Though CLCI has the statutory authority to establish standards to control workload for both public defenders and contract counsel, they have not yet done so.   As is often the case with relatively new commissions with the authority to set caseload standards, CLCI has worked methodically to ensure that they have gathered sound objective data to support the need for such standards before rushing to adopt national workload standards that may or may not be appropriate given how the criminal justice system functions in North Dakota.

Back to the Oil Boom

As noted in an August 21, 2012 news report in the AM LAW Daily, it is not just the growing caseloads that is wreaking havoc on CLCI, but also a declining number of attorneys willing to work in northwestern North Dakota for the going rates.  Although the most recent American Bar Association report on assigned counsel compensation rates suggests that North Dakota’s $75/hour rate is above many other states’ assigned counsel rates, attorneys in North Dakota are refusing to renew indigent defense contracts when they could charge $250-300/hour writing “drilling opinions for oil companies.”

The oil business has also driven up the cost of living in the region.  Whereas a one-bedroom house rented for only $500/month in 2005, the AM Daily relates that the same house rents for $2,500/month today. As a result, CLCI has been unable to hire new attorneys to the region even given a salary of $69,000 per year.  Because of the lack of lawyers, CLCI has been forced to draw on resources from the public defender offices in relative proximity to where the need is highest.  The AM Daily recounts how one defender from the Minot office travels 127-miles each Monday to handle cases in the boom town of Williston, only to return Wednesday night to handles his duties in Minot on Thursday and Friday.
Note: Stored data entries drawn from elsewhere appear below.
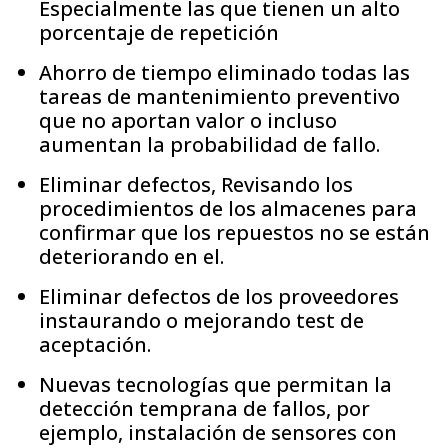
Especialmente las que tienen un alto
porcentaje de repetición
Ahorro de tiempo eliminado todas las
tareas de mantenimiento preventivo
que no aportan valor o incluso
aumentan la probabilidad de fallo.
Eliminar defectos, Revisando los
procedimientos de los almacenes para
confirmar que los repuestos no se están
deteriorando en el.
Eliminar defectos de los proveedores
instaurando o mejorando test de
aceptación.
Nuevas tecnologías que permitan la
detección temprana de fallos, por
ejemplo, instalación de sensores con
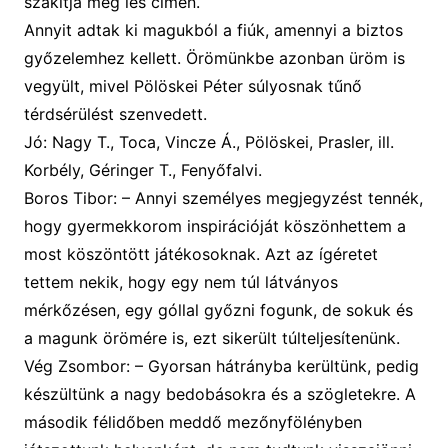
szakítja meg les címen.
Annyit adtak ki magukból a fiúk, amennyi a biztos
győzelemhez kellett. Örömünkbe azonban üröm is
vegyült, mivel Pölöskei Péter súlyosnak tűnő
térdsérülést szenvedett
.
Jó: Nagy T., Toca, Vincze Á., Pölöskei, Prasler, ill.
Korbély, Géringer T., Fenyőfalvi.
Boros Tibor:
– A
nnyi személyes megjegyzést tennék,
hogy gyermekkorom inspirációját köszönhettem a
most köszöntött játékosoknak. Azt az ígéretet
tettem nekik, hogy egy nem túl látványos
mérkőzésen, egy góllal győzni fogunk, de sokuk és
a magunk örömére is, ezt sikerült
túlteljesítenünk.
Vég Zsombor
:
–
Gyorsan hátrányba kerültünk, pedig
készültünk a nagy bedobásokra és a szögletekre. A
második félidőben meddő mezőnyfölényben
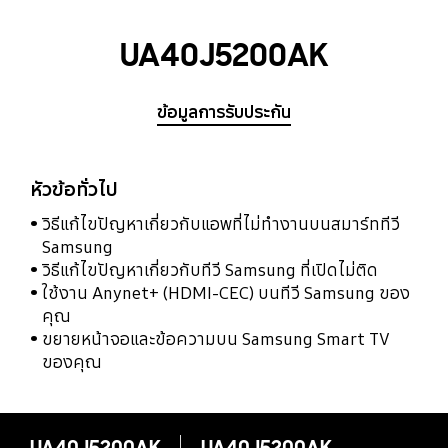
UA40J5200AK
ข้อมูลการรับประกัน
หัวข้อทั่วไป
วิธีแก้ไขปัญหาเกี่ยวกับแอพที่ไม่ทำงานบนสมาร์ททีวี
Samsung
วิธีแก้ไขปัญหาเกี่ยวกับทีวี Samsung ที่เปิดไม่ติด
ใช้งาน Anynet+ (HDMI-CEC) บนทีวี Samsung ของ
คุณ
ขยายหน้าจอและข้อความบน Samsung Smart TV
ของคุณ
UA40J5200AK
UA40J5200AK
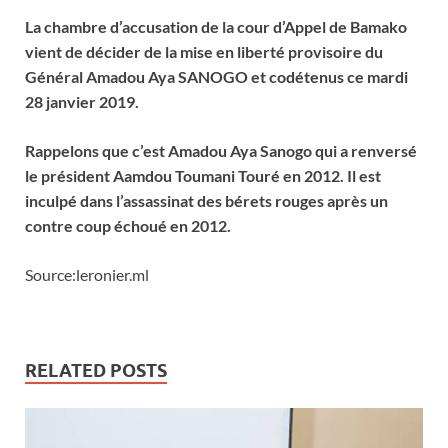
La chambre d’accusation de la cour d’Appel de Bamako
vient de décider de la mise en liberté provisoire du
Général Amadou Aya SANOGO et codétenus ce mardi
28 janvier 2019.
Rappelons que c’est Amadou Aya Sanogo qui a renversé
le président Aamdou Toumani Touré en 2012. Il est
inculpé dans l’assassinat des bérets rouges après un
contre coup échoué en 2012.
Source:leronier.ml
RELATED POSTS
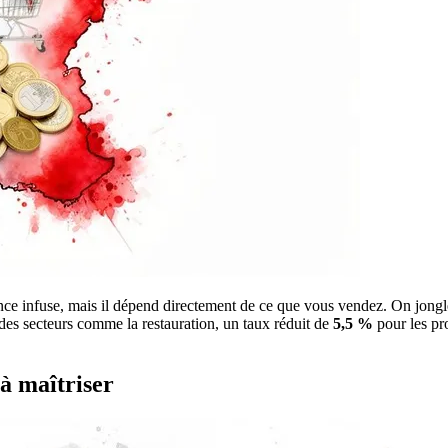
ce infuse, mais il dépend directement de ce que vous vendez. On jongle
es secteurs comme la restauration, un taux réduit de
5,5 %
pour les pro
à maîtriser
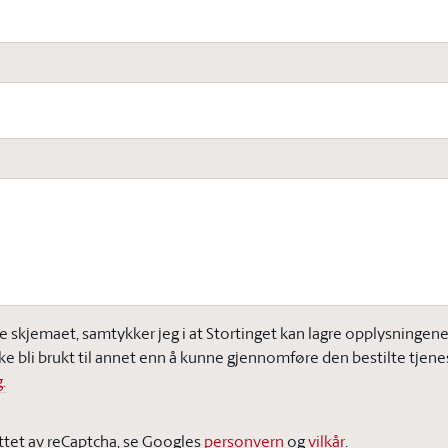
e skjemaet, samtykker jeg i at Stortinget kan lagre opplysningene j
ke bli brukt til annet enn å kunne gjennomføre den bestilte tjene
.
ttet av reCaptcha, se Googles
personvern
og
vilkår
.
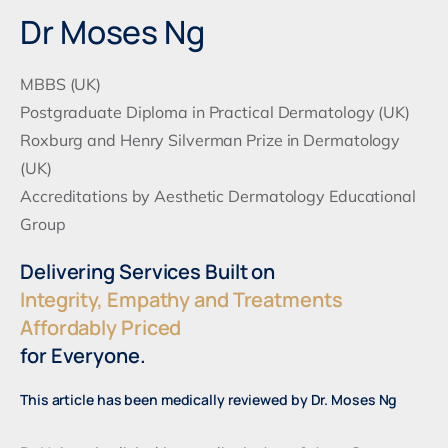
Dr Moses Ng
MBBS (UK)
Postgraduate Diploma in Practical Dermatology (UK)
Roxburg and Henry Silverman Prize in Dermatology
(UK)
Accreditations by Aesthetic Dermatology Educational
Group
Delivering Services Built on
Integrity, Empathy and Treatments
Affordably Priced
for Everyone.
This article has been medically reviewed by Dr. Moses Ng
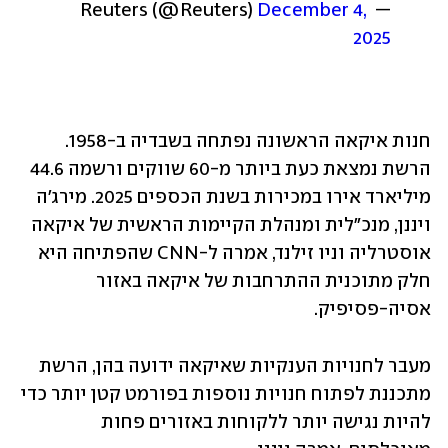
December 4, 
— Reuters (@Reuters) 
2025
חנות איקאה הראשונה נפתחה בשבדיה ב-1958. 
הרשת נמצאת כעת ביותר מ-60 שווקים ורשמה 44.6 
מיליארד אירו במכירות בשנת הכספים 2025. מירג'ה 
ויננן, מנכ"לית ומנהלת הקיימות הראשית של איקאה 
אוסטרליה וניו זילנד, אמרה ל-CNN שהפתיחה היא 
חלק מתוכנית ההתרחבות של איקאה באזור 
אסיה-פסיפיק.
מעבר לחנויות הענקיות שאיקאה ידועה בהן, הרשת 
מתכננת לפתוח חנויות נוספות בפורמט קטן יותר כדי 
להיות נגישה יותר ללקוחות באזורים פחות 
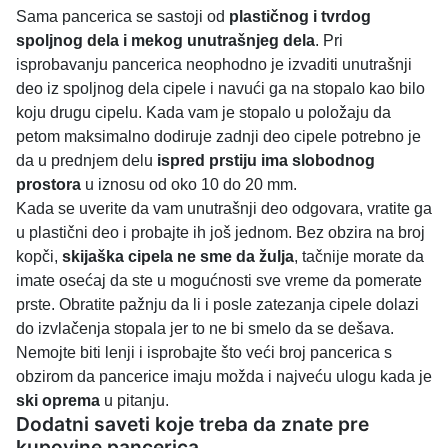
Sama pancerica se sastoji od
plastičnog i tvrdog
spoljnog dela i mekog unutrašnjeg dela
. Pri
isprobavanju pancerica neophodno je izvaditi unutrašnji
deo iz spoljnog dela cipele i navući ga na stopalo kao bilo
koju drugu cipelu. Kada vam je stopalo u položaju da
petom maksimalno dodiruje zadnji deo cipele potrebno je
da u prednjem delu
ispred prstiju ima slobodnog
prostora
u iznosu od oko 10 do 20 mm.
Kada se uverite da vam unutrašnji deo odgovara, vratite ga
u plastični deo i probajte ih još jednom. Bez obzira na broj
kopči,
skijaška cipela ne sme da žulja
, tačnije morate da
imate osećaj da ste u mogućnosti sve vreme da pomerate
prste. Obratite pažnju da li i posle zatezanja cipele dolazi
do izvlačenja stopala jer to ne bi smelo da se dešava.
Nemojte biti lenji i isprobajte što veći broj pancerica s
obzirom da pancerice imaju možda i najveću ulogu kada je
ski oprema
u pitanju.
Dodatni saveti koje treba da znate pre
kupovine pancerica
Pulling resources from one area to another causes a domino effect whereby the workload of the other Minot defenders expands as they try to cover for the public defender handling Williston cases.

With support of the State Bar Association, justice advocates in North Dakota are relatively optimistic that new monies will be forthcoming for CLCI.  However, even new monies will not stem the issues if attorneys are unwilling to move to northwestern North Dakota.